Reporter: Diki Mardiansyah | Editor: Handoyo .
KONTAN.CO.ID - JAKARTA. Ketua Umum Ikatan Perusahaan Gas Indonesia (IPGI), Eddy Asmanto, menyatakan bahwa melemahnya nilai tukar rupiah terhadap dolar AS semakin memberatkan pelaku industri gas bumi.
Dia juga menyoroti sikap pemerintah yang terlihat seperti memiliki standar ganda, sehingga pelaku industri gas bumi mengalami kerugian.
Menurut Eddy, penurunan nilai tukar rupiah sangat memengaruhi industri gas bumi.
Ia menjelaskan, meskipun ada peraturan Bank Indonesia (BI) yang mewajibkan semua transaksi di dalam negeri harus menggunakan rupiah, namun khusus untuk gas, pembelian dari Kontraktor Kontrak Kerja Sama (K3S) tetap menggunakan dolar AS, sementara penjualan ke konsumen harus dilakukan dengan rupiah.
"Khusus untuk gas, kita membeli gas dari K3S dengan mata uang dolar AS. Tapi kita harus menjual kepada konsumen dengan rupiah," kata Eddy dalam keterangan resmi, Jumat (28/6).
Baca Juga: Perkuat Performa dan Operasional, Terminal LPG Tanjung Sekong Pasang Teknologi Baru
Eddy menyebutkan bahwa pembelian dari K3S dengan menggunakan dolar AS, tetapi pembayaran dari konsumen dilakukan dalam rupiah menyebabkan kerugian akibat fluktuasi nilai tukar rupiah.
Sebagai contoh, Eddy mengatakan, ketika pihaknya membeli dari K3S saat nilai tukar rupiah berada di level Rp16.000 per dolar dan kemudian menjual ke konsumen saat nilai tukarnya menjadi Rp15.000, maka pihaknya mengalami kerugian.

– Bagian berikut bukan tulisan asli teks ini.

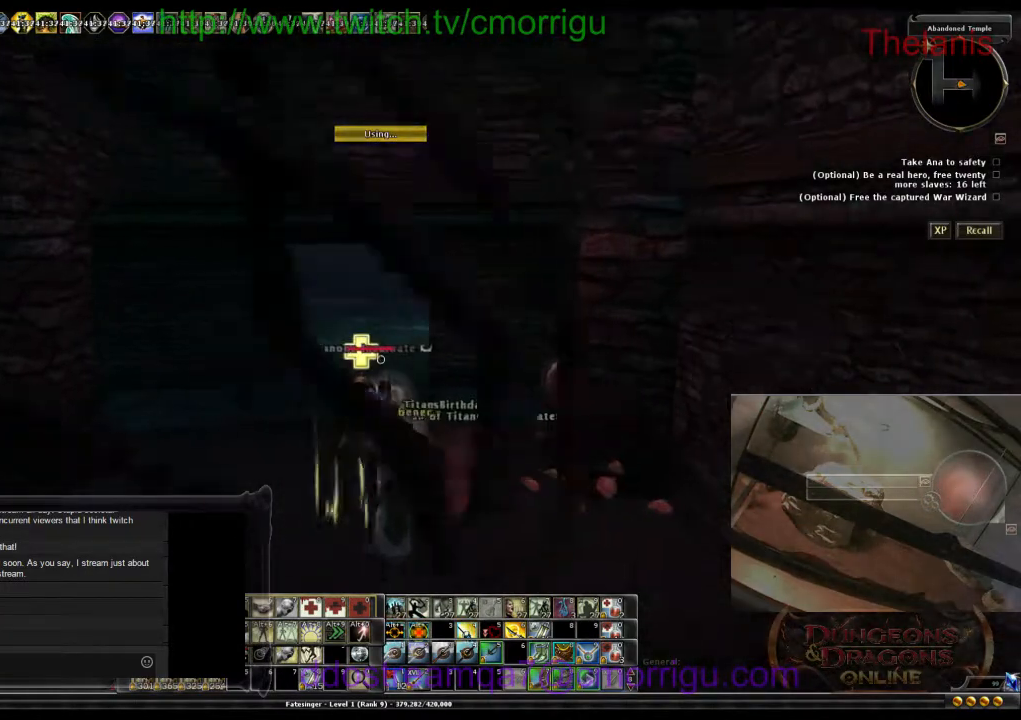
{"keys": [], "events": [[133, "d", "down"], [267, "d", "up"]]}
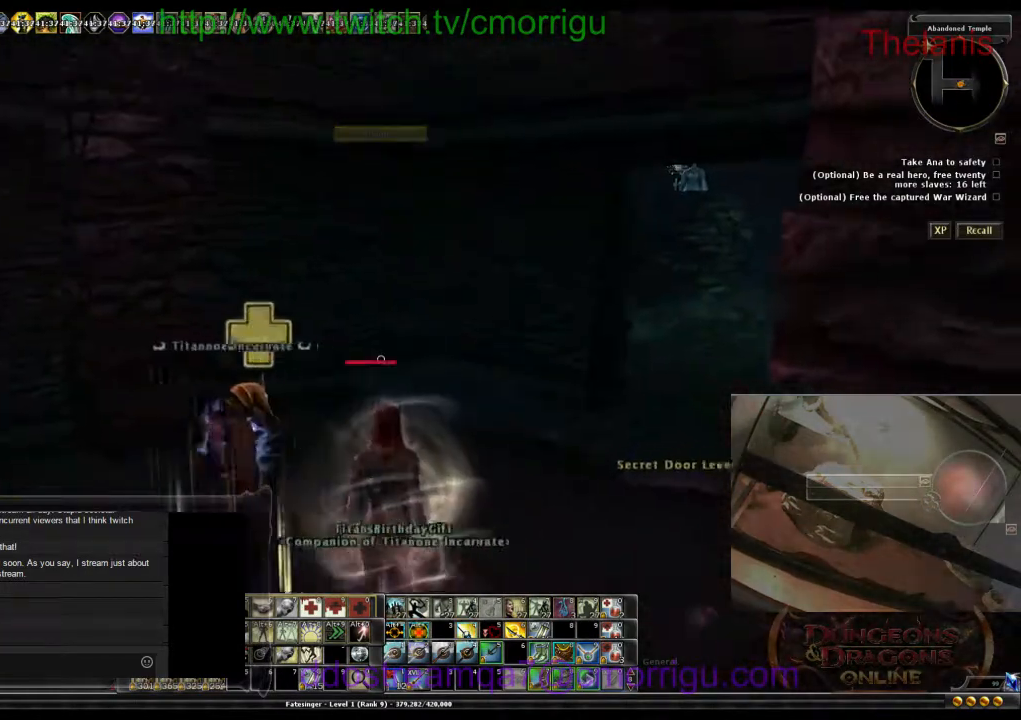
{"keys": ["a", "w"], "events": [[33, "w", "down"], [400, "a", "down"]]}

"Jadi, ketika nilai tukar rupiah berfluktuasi, kita selalu mengalami kerugian dari selisih kurs. Jadi ya itu (nilai tukar rupiah) sangat berpengaruh," ungkapnya.
Eddy juga menilai pemerintah terlihat memiliki sikap standar ganda terkait transaksi dalam industri gas bumi.
"Ada selisih kurs, kita beli menggunakan dolar AS, tapi jual harus dengan rupiah. Menurut kami ini adalah standar ganda," tutupnya.